◆ Aim of the task: In the listing below, print exactly the lines from the first through the one that contains "### 9.3.1.13 구체화 (Materialization)".

___ Supplied material ___

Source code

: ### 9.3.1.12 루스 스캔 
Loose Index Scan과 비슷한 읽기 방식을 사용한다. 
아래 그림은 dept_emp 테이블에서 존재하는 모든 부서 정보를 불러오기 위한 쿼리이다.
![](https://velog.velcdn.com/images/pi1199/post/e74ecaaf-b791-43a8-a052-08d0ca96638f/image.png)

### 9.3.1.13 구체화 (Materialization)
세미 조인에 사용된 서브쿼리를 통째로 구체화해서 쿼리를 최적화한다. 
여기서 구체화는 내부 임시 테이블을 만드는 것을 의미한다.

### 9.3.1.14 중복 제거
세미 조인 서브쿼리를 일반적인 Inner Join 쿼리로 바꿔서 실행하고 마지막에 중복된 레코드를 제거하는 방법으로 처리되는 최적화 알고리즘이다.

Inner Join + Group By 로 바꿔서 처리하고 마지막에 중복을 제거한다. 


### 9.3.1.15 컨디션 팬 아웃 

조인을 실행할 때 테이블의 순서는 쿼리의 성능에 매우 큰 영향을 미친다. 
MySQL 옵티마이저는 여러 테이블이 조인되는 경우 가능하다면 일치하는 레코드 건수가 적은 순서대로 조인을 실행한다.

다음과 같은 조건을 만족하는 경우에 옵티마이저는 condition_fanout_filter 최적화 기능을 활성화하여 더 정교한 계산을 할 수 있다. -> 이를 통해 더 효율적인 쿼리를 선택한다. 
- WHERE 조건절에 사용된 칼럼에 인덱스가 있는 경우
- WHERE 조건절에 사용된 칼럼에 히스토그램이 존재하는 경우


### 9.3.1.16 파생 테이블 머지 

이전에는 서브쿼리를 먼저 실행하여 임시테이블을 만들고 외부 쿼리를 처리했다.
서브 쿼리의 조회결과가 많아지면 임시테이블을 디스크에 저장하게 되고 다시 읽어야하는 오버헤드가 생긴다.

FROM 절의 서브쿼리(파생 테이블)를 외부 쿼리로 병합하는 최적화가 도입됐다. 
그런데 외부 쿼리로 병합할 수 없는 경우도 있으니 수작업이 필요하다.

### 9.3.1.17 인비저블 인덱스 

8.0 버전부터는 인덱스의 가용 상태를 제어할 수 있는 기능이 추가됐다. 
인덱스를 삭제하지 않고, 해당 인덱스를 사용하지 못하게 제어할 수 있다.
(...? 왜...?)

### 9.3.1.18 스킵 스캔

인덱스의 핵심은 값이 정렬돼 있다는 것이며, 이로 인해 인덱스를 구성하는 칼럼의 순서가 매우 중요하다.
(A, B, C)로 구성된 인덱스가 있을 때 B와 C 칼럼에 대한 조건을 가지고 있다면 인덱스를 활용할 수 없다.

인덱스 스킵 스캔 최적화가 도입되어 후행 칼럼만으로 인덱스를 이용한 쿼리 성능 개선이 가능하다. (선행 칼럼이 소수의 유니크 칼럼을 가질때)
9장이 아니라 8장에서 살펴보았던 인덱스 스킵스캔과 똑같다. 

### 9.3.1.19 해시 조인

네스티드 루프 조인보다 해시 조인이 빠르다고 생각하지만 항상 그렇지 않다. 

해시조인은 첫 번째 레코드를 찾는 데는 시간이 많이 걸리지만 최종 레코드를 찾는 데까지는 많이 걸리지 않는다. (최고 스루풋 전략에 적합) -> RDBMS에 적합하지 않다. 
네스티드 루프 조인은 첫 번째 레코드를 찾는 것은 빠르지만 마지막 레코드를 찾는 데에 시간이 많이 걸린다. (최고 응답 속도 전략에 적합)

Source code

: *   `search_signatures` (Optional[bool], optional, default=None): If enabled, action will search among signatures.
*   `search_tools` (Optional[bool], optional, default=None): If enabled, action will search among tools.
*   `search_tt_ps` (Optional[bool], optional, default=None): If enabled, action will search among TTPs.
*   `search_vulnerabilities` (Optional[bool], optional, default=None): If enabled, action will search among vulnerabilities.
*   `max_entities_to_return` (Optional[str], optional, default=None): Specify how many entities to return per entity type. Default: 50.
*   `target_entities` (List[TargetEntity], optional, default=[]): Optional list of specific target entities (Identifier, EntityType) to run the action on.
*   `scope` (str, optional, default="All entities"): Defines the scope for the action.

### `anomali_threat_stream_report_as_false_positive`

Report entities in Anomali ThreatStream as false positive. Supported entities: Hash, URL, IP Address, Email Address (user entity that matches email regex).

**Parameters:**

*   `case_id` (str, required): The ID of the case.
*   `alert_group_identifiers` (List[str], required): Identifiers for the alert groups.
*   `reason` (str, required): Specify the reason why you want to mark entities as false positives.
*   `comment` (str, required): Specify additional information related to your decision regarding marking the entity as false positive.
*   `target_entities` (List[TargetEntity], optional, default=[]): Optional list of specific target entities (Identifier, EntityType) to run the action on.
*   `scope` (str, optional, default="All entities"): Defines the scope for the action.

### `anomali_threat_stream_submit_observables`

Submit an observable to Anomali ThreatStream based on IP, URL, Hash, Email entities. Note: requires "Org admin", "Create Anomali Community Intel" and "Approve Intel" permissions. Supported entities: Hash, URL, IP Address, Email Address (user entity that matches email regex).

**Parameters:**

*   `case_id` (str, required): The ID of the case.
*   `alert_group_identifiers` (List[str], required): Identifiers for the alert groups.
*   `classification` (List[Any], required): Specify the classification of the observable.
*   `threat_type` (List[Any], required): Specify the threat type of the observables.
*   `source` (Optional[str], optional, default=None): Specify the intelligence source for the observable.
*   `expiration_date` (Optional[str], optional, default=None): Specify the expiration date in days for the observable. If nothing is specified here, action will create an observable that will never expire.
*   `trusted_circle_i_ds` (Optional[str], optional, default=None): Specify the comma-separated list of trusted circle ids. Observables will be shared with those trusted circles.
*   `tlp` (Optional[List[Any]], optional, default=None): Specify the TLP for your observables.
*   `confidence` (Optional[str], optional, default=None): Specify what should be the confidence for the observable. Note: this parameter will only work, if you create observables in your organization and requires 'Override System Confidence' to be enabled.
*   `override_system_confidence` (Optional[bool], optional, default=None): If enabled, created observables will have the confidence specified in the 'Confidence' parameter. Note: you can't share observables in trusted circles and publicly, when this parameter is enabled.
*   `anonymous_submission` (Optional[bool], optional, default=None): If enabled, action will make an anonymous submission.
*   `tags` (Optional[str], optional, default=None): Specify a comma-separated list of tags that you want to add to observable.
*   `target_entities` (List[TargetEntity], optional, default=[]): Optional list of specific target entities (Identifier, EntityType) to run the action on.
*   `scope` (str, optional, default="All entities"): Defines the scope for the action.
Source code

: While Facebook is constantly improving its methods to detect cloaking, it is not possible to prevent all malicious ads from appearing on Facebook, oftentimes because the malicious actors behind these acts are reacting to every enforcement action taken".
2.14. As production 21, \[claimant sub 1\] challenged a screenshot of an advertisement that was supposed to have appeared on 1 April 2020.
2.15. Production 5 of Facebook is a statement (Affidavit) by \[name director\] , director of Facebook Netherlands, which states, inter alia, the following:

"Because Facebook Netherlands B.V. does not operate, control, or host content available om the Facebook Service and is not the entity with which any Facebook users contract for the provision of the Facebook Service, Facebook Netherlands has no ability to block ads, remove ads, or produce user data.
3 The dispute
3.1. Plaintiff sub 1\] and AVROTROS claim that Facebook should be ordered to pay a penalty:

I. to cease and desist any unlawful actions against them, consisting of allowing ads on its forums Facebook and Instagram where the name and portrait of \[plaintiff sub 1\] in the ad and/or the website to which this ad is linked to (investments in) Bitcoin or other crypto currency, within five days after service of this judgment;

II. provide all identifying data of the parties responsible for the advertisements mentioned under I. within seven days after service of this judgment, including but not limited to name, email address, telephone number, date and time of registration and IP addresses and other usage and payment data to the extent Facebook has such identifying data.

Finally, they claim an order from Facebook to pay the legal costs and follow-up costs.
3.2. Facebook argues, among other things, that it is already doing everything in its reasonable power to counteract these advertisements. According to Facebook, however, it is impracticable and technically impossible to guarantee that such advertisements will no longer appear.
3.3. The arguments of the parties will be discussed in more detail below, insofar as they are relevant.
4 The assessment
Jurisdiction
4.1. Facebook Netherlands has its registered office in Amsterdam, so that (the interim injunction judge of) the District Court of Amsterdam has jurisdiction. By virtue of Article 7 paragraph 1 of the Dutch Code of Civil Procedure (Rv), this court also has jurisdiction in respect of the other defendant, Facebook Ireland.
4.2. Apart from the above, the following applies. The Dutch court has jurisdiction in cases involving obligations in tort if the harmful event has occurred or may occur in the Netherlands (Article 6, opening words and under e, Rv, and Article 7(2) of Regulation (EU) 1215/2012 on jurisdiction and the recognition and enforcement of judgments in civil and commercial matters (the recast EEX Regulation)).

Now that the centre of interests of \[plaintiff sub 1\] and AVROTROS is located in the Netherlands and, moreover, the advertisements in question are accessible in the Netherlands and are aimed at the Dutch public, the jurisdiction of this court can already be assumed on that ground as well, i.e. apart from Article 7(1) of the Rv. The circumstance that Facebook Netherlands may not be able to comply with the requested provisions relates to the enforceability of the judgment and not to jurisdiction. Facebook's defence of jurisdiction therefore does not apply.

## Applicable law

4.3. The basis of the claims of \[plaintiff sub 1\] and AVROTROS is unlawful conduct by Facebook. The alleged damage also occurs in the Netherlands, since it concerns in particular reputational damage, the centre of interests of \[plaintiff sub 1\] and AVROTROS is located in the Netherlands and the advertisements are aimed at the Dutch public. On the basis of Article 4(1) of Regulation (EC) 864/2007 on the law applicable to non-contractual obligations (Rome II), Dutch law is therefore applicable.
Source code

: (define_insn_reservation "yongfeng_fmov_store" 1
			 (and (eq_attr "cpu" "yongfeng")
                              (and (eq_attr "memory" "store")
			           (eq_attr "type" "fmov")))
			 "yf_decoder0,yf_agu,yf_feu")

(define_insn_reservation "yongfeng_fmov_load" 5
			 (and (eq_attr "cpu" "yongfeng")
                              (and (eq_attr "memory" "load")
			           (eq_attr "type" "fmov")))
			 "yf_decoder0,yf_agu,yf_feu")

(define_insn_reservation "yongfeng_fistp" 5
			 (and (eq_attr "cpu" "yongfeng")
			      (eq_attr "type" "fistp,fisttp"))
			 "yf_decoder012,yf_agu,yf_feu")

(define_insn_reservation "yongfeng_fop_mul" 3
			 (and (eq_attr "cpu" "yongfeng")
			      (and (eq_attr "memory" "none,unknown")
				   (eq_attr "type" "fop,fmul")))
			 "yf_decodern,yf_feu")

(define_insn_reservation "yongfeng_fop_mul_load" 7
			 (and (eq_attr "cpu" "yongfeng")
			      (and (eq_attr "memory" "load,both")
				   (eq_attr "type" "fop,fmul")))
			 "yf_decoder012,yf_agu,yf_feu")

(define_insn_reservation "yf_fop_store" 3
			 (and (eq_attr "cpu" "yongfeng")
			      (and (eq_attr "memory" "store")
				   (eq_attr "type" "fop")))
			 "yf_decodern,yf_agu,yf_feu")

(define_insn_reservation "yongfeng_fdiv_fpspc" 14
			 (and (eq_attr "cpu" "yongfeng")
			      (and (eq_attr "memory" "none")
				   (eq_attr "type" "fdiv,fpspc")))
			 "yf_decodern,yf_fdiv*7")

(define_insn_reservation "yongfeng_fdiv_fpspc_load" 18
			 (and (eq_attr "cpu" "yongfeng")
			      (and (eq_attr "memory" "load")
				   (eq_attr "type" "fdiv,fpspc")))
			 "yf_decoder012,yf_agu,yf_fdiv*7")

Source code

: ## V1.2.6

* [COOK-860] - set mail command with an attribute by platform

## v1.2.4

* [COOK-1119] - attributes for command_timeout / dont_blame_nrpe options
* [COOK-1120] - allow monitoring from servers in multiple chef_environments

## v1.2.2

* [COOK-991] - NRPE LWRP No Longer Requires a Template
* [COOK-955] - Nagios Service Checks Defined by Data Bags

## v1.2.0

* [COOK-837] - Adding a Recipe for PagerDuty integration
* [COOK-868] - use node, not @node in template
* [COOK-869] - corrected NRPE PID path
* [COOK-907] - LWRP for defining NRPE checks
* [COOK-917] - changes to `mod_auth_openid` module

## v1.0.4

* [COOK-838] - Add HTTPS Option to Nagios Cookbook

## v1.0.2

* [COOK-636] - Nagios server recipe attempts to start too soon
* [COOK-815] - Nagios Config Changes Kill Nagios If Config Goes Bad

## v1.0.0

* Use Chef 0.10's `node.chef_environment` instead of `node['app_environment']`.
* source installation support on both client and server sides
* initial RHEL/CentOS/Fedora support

___

◆ Worked solution:
Source code

: ### 9.3.1.12 루스 스캔 
Loose Index Scan과 비슷한 읽기 방식을 사용한다. 
아래 그림은 dept_emp 테이블에서 존재하는 모든 부서 정보를 불러오기 위한 쿼리이다.
![](https://velog.velcdn.com/images/pi1199/post/e74ecaaf-b791-43a8-a052-08d0ca96638f/image.png)

### 9.3.1.13 구체화 (Materialization)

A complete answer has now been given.